Idiopathic pulmonary fibrosis (IPF) is a devastating lung disease that often leads to respiratory failure and death three to five years after diagnosis. This illness is characterized by the progressive thickening and stiffening of lung tissue, associated with the formation of scar tissue. Because LipoFBs have essential roles in repair after lung injury, it is critical to understand the mechanisms determining the behavior of this cell population in the context of diseases such as IPF.

Toward this goal, the researchers identified and characterized patterns of gene activity in LipoFBs at the single-cell level in normal and injured mouse lungs. They also used 3D organoids, which are three-dimensional tissue cultures, to assess LipoFB function. The results revealed that LipoFB populations respond to lung injury through changes in their gene signatures, gaining fibrosis-related markers. This, in turn, impairs their ability to support the growth and development of microenvironments containing stem cells.

Taken together, the findings suggest that injury promotes progressive fibrosis by affecting the ability of the stem cell microenvironment to respond to subsequent triggers.

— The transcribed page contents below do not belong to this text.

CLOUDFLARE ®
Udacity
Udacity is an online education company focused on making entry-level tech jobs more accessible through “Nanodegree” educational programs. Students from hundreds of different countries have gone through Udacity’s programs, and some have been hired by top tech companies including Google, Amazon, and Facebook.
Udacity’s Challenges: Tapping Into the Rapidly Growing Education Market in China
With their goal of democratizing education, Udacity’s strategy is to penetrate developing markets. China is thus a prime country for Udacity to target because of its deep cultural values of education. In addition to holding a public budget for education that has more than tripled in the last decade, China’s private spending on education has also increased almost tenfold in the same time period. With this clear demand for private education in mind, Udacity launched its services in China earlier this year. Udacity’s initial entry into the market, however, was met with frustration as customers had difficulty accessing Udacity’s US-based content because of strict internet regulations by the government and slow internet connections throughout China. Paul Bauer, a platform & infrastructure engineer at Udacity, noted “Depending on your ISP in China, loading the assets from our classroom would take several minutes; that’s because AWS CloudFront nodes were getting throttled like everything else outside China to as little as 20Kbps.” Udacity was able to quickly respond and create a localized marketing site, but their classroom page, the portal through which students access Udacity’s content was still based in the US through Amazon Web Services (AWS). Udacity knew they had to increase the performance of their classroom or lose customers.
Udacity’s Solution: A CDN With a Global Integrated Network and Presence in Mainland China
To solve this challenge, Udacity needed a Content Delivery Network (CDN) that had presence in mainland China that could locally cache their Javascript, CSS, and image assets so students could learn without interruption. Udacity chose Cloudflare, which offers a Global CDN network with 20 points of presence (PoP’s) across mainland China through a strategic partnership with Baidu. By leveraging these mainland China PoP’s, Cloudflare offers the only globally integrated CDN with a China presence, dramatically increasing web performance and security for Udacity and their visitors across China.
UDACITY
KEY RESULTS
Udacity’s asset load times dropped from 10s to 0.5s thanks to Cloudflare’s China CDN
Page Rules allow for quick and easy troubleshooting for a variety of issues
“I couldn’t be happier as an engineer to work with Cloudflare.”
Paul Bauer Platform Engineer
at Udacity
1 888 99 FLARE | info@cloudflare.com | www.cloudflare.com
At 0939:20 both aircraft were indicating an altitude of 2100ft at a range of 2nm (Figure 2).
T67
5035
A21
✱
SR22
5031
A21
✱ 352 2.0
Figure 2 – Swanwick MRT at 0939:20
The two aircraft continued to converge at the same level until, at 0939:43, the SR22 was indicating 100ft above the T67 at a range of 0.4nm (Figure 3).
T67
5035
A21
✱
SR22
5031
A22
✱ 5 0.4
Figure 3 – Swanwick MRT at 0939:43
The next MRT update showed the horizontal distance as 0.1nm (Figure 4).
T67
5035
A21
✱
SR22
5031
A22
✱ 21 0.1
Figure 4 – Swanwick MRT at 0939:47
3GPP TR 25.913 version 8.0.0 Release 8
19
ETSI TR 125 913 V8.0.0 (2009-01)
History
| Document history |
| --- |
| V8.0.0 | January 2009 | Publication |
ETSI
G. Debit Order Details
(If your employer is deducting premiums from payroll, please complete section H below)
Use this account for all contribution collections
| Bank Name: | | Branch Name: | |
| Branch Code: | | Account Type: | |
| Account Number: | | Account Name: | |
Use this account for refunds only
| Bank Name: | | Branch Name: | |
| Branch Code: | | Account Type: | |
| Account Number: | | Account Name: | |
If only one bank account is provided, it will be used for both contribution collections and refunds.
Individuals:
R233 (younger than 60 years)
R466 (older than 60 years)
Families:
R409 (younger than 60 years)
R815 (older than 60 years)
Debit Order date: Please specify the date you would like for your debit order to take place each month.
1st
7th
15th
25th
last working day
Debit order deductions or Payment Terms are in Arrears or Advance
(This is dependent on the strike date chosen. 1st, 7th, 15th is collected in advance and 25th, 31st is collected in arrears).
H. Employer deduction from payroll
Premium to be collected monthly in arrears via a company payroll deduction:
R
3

According to the authors, drugs targeting this pathway may improve lung function in patients with IPF or related diseases.

Citation: Trempus CS, Papas BN, Sifre MI, Bortner CD, Scappini E, Tucker CJ, Xu X, Johnson KL, Deterding LJ, Williams JG, Johnson DJ, Li JL, Sutton D, Ganta CK, Mahapatra D, Arif M, Basu A, Pommerolle L, Cinar R, Perl AT, Garantziotis S. 2023. Functional PDGFRα fibroblast heterogeneity in normal and fibrotic mouse lung. JCI Insight 8(22):e164380.